Esclusiva Fol – Canzi: “Allenare il Siena è uno dei miei sogni. Faccio il tifo perché la Robur trovi continuità”
Dopo sette anni in Sardegna, cinque a guidare la Primavera del Cagliari e due a dirigere la prima squadra dell’Olbia, Max Canzi lascia l’isola e si prepara ad una nuova sfida, sempre in Serie C (è vicinissimo a firmare con la Turris). “Una scelta condivisa con la società, in maniera serena”, racconta al Fedelissimo Online l’ex collaboratore e viceallenatore della Robur.
Qual è il bilancio di questi sette anni?
Assolutamente positivo. A Cagliari sono arrivato l’anno dopo il cambio di proprietà, nel momento in cui Beretta era diventato responsabile del settore giovanile. Ci siamo ritrovati in Primavera 2 senza retrocedere, siamo risaliti e il primo anno abbiamo sfiorato i playoff mentre il secondo anno è stato sospeso il campionato quando eravamo a tre punti dall’Atalanta capolista. Ho finito facendo il secondo di Zenga in prima squadra e in quel periodo lanciammo diversi giovani: Carboni, Ladinetti, Galliano… La retrocessione di domenica in Serie B è stato un dispiacere enorme. Sia per la passione e i soldi che mi mette il presidente e sia per tutto ciò che rappresenta il Cagliari per una regione intera. È un club diverso dagli altri, non si trova da nessun’altra parte una situazione del genere.

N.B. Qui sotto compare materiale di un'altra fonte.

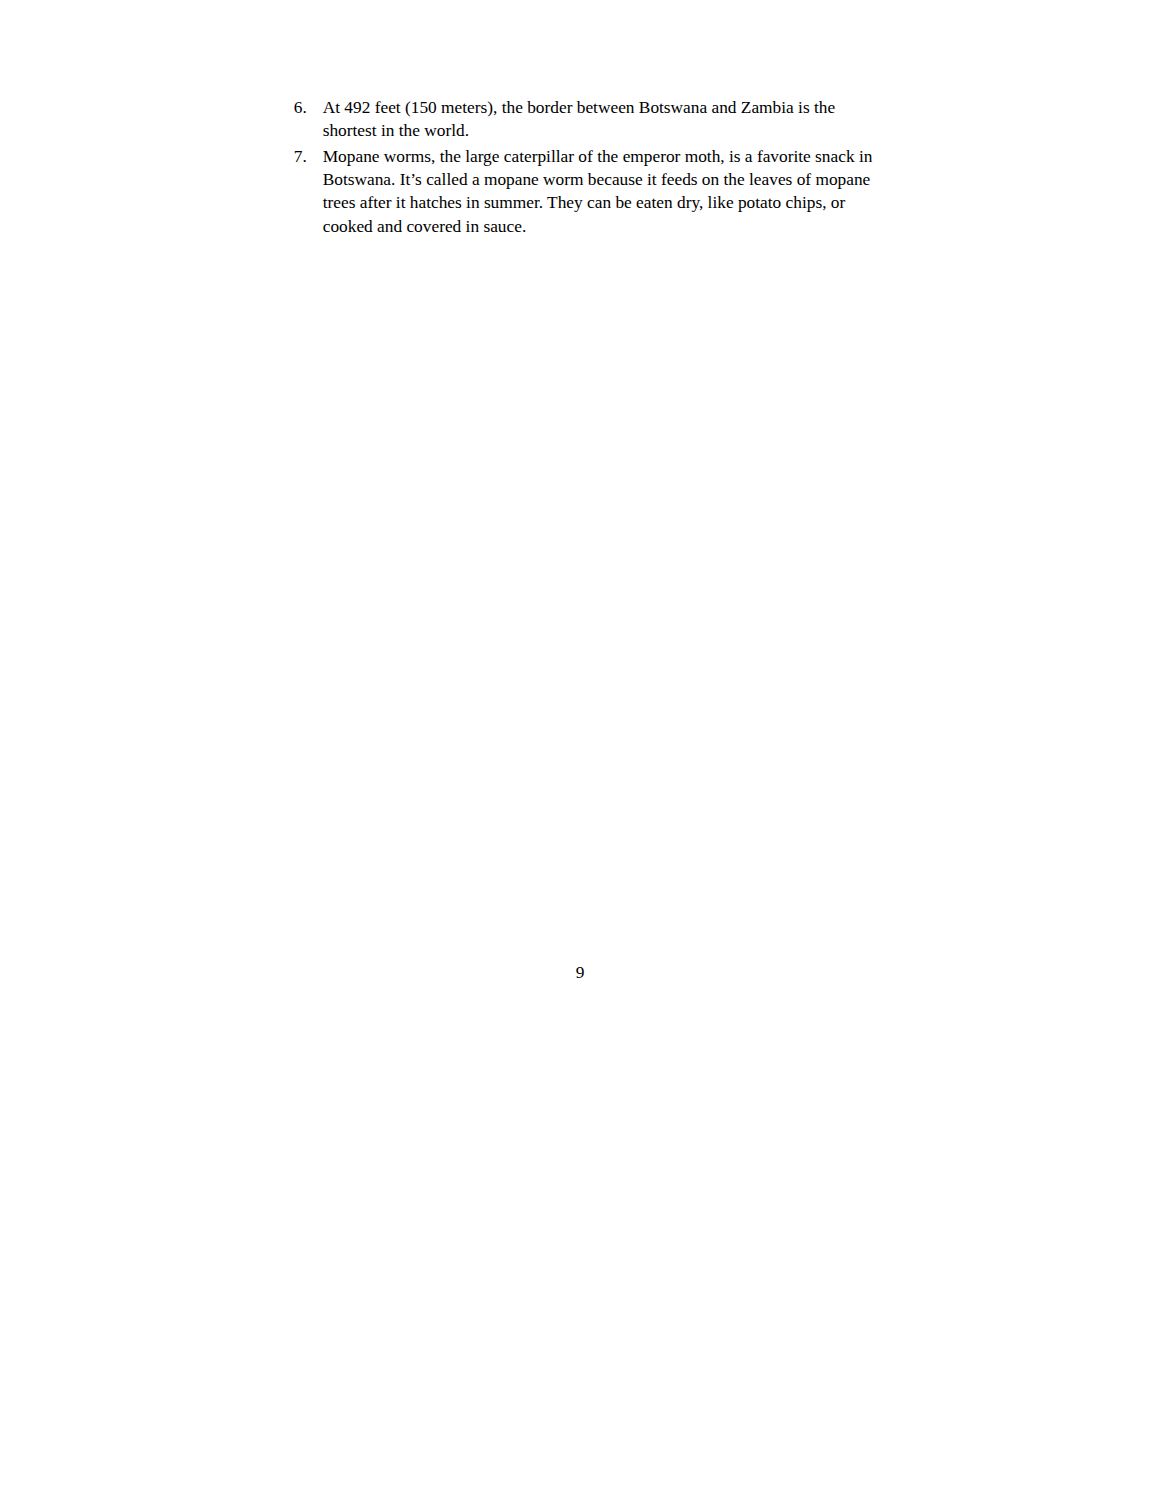At 492 feet (150 meters), the border between Botswana and Zambia is the shortest in the world.
Mopane worms, the large caterpillar of the emperor moth, is a favorite snack in Botswana. It’s called a mopane worm because it feeds on the leaves of mopane trees after it hatches in summer. They can be eaten dry, like potato chips, or cooked and covered in sauce.
9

Adesso Max Canzi è pronto ad un’altra avventura.
Sto parlando con varie società, ho avuto qualche offerta. Con un clun la trattativa è abbastanza avanzata.
Fosse arrivata una chiamata dal Siena?
Eh, fosse arrivata l’avrei considerata tantissimo perché sono rimasto legatissimo a Siena. La considero una seconda casa, come Cagliari. Ho dei ricordi meravigliosi, ho lasciato tantissimi amici. Sono un tifoso viscerale della Robur. A parte quando ci gioco contro (ride, ndr).
Come valuti il campionato del Siena appena concluso?
È stato un campionato al di sotto delle aspettative. È vero che era ripescato, però il fatto di prendere Perinetti dava ampie garanzie sul livello della squadra e i nomi confermavano questa cosa. Il Siena aveva un budget ben più alto di molte squadre, Olbia incluso. Per il futuro la cosa più importante è che la società si stabilizzi. In questo momento sto facendo il tifo perché riesca a trovare una continuità che in questi ultimi anni è mancata. Solo così la Robur può tornare dove le compete.
Come si spiega questo tuo legame così forte con Siena?
È la città che mi ha accolto nel professionismo. Venivo da 15 anni nei dilettanti, Beretta mi chiamò per fare il suo collaboratore e fu un fulmine a ciel sereno. Vivevo a Strove, a Castel Bigozzi, perché ci allenavamo a Colle ed era a 20 minuti dal centro di Siena. Ogni anno, per una settimana, con la famiglia torniamo lì.
Erano le stagioni 2006-07 e 2007-08, poi ci fu l’altra esperienza in B, da vice sempre di Beretta.
Sì, l’anno del fallimento. Fu terribile sotto l’aspetto societario, bellissimo se vediamo il rapporto instaurato con squadra e tifosi. Otto punti di penalizzazione, senza stipendi da dicembre, il campo di allenamento trovato due o tre volte chiuso, il palo di Rosina a Varese. Abbiamo venduto a gennaio Giannetti e Paolucci perché ci dissero che avrebbero salvato il club. Ma per come è andata tanto valeva tenerli. Era un gruppo meraviglioso, ogni giocatore che voi del Fedelissimo intervistate dice la stessa cosa.
Chissà se un giorno ti vedremo di nuovo a Siena…
Allenare il Siena è uno dei miei sogni. Quest’anno, al ritorno ad Olbia, 50 meravigliosi disperati venuti da Siena, sotto la pioggia, mi han fatto un coro a inizio partita e inizio secondo tempo. È stata una cosa inaspettata e commovente.
Se torni a Siena, fai uno squillo a Beretta?
(ride, ndr). Mario credo che abbia fatto altre scelte, però siamo amici, praticamente dei fratelli. Sicuramente sarebbe sempre lì a darmi una mano, come ha sempre fatto. Se poi volesse farsi coinvolgere, sarei felicissimo.